Quantifying the effect of noise perturbation for the stochastic Burgers equation with additive trace-class noise
This work addresses error analysis for stochastic PDEs, specifically for researchers in applied mathematics and numerical analysis, but it is incremental as it extends known error bounds to a specific equation.
The paper tackles the problem of quantifying errors from noise perturbations in the stochastic Burgers equation with additive trace-class noise, establishing upper bounds for weak and strong errors, such as weak error of O(||(-A)^{-1^{-}}(Q1-Q2)||) and strong error of O(||(-A)^{-1/2^{-}}|Q1^{1/2}-Q2^{1/2}|||).
We establish upper bounds for the weak and strong error resulting from a perturbation of the noise driving the stochastic Burgers equation, where we assume the noise to be additive and of trace class and the initial value to be sufficiently regular.

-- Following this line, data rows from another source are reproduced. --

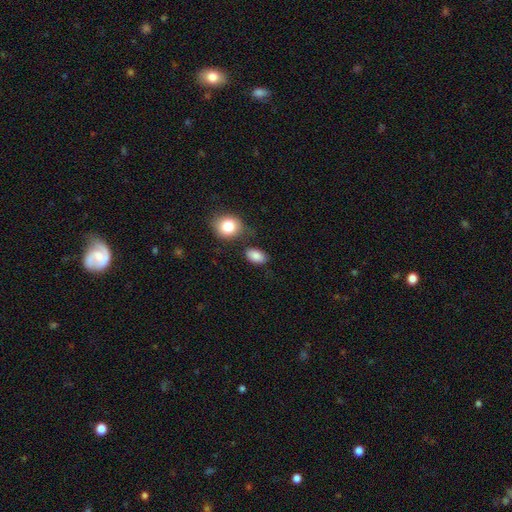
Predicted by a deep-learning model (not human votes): smooth_or_featured: smooth (p=0.86) [alt: star or artifact p=0.08]
how_rounded: in between (p=0.86) [alt: round p=0.12]
merging: none (p=0.73) [alt: minor disturbance p=0.14]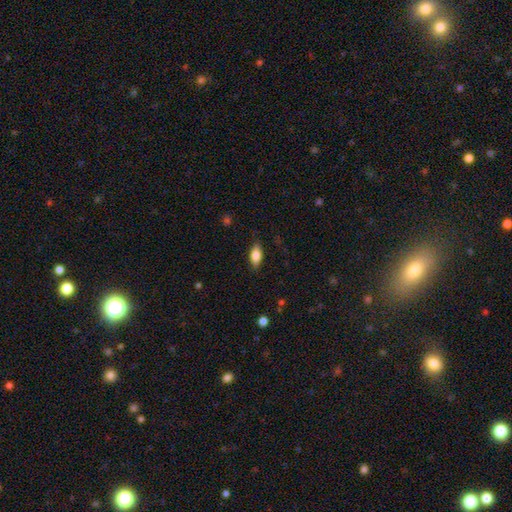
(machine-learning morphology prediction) This appears to be a smooth galaxy with no disk features (80%) that is in between round and cigar-shaped (83%). Merging: none (84%).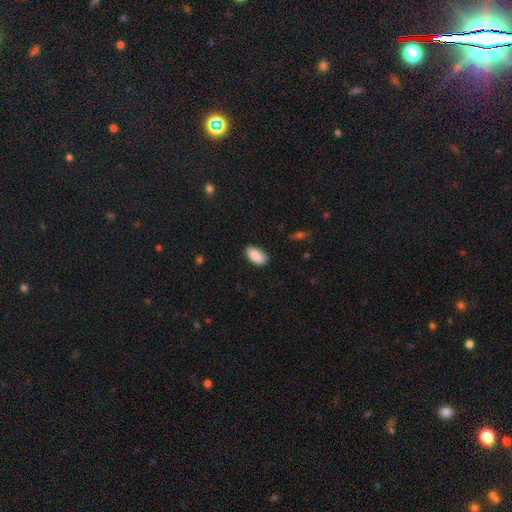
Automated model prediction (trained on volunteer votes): smooth_or_featured: smooth (p=0.89) [alt: star or artifact p=0.06]
how_rounded: in between (p=0.93) [alt: cigar-shaped p=0.04]
merging: none (p=0.82) [alt: minor disturbance p=0.14]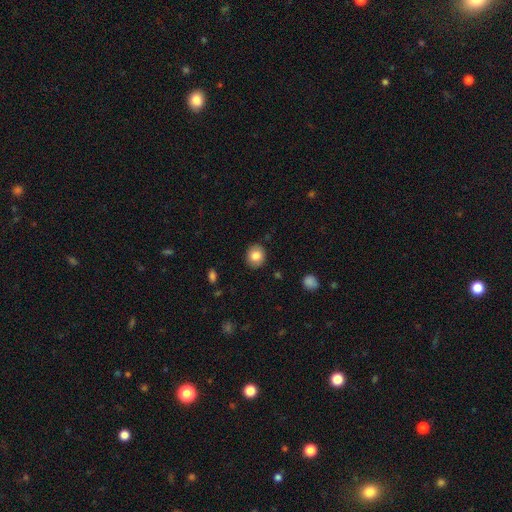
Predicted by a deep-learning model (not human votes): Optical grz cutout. It shows a smooth galaxy with no disk features (83%) that is round (72%). Merging: none (88%).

More specifically, replacing the covariance operator of the driving noise $Q_1 \in \mathcal{L}_1(L^2)$ in the Burgers equation by a covariance operator $Q_2 \in \mathcal{L}_1(L^2)$ results in a weak error of $\mathcal{O}\big(\| (-A)^{-1^{-} } (Q_1-Q_2) \|_{\mathcal{L}_1(L^2)}\big)$ and a strong error of $\mathcal{O}\big(\big\| (-A)^{-1/2^{-}}\big|Q_1^{1/2} -Q_2^{1/2}\big| \big\|_{\mathcal{L}_2(L^2)}\big)$. Here $\|\cdot \|_{\mathcal{L}_1}$ is the trace class norm, $\|\cdot \|_{\mathcal{L}_2}$ is the Hilbert-Schmidt norm, and $A$ is the one-dimensional Dirichlet Laplacian that represents the leading term in the Burgers equation. In particular, our results provide upper bounds for the weak and strong error arising when approximating the trace class noise by finite-dimensional noise; the rates we obtain reflect the general philosophy that the weak convergence rate should be twice the strong rate.